··· SUPPLIED INFORMATION
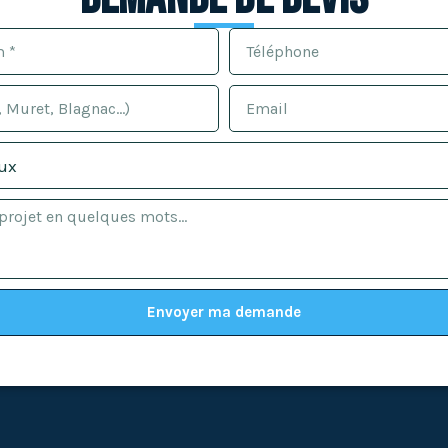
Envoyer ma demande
······
··· SUPPLIED INFORMATION
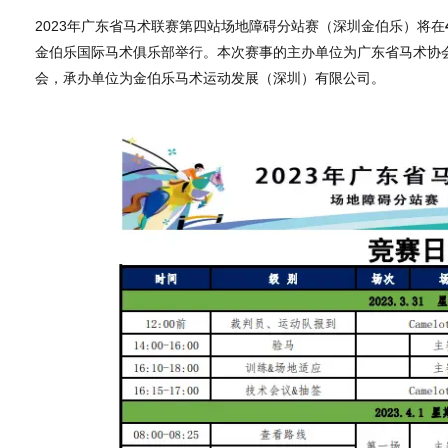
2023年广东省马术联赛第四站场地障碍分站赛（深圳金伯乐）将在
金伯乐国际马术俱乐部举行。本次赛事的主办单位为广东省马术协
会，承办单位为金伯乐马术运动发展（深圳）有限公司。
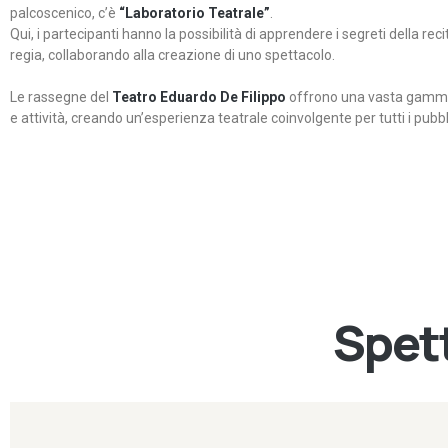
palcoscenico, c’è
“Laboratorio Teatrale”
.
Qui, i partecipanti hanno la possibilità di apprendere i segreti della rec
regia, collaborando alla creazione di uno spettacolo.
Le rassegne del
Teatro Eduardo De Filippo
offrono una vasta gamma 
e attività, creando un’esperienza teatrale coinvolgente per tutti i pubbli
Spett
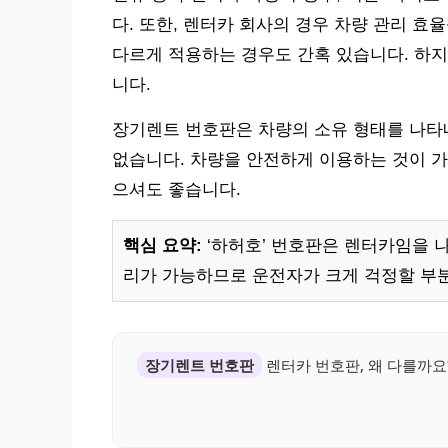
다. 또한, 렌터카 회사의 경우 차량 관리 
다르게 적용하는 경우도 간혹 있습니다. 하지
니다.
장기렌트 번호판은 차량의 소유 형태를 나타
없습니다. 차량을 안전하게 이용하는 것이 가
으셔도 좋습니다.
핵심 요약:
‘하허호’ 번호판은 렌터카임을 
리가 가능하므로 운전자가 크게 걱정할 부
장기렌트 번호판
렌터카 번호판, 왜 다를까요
······
ACTION ITEM: Transcribe the records verbatim, from the line with "palcoscenico, c’è" up to and including the line with "렌터카 번호판, 왜 다를까요", and leave the pictures out of your answer.

SOLUTION TO THE EXERCISE:
palcoscenico, c’è
“Laboratorio Teatrale”
.
Qui, i partecipanti hanno la possibilità di apprendere i segreti della rec
regia, collaborando alla creazione di uno spettacolo.
Le rassegne del
Teatro Eduardo De Filippo
offrono una vasta gamma 
e attività, creando un’esperienza teatrale coinvolgente per tutti i pubbli
Spett
다. 또한, 렌터카 회사의 경우 차량 관리 
다르게 적용하는 경우도 간혹 있습니다. 하지
니다.
장기렌트 번호판은 차량의 소유 형태를 나타
없습니다. 차량을 안전하게 이용하는 것이 가
으셔도 좋습니다.
핵심 요약:
‘하허호’ 번호판은 렌터카임을 
리가 가능하므로 운전자가 크게 걱정할 부
장기렌트 번호판
렌터카 번호판, 왜 다를까요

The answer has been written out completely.